▶ **What you have to do**
Your answer must be the full listing below, repeated exactly.
------ Source data
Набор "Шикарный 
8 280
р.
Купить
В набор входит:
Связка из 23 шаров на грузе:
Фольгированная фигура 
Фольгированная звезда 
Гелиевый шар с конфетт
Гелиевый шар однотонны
------------
▶ **Reply to the exercise**
Набор "Шикарный 
8 280
р.
Купить
В набор входит:
Связка из 23 шаров на грузе:
Фольгированная фигура 
Фольгированная звезда 
Гелиевый шар с конфетт
Гелиевый шар однотонны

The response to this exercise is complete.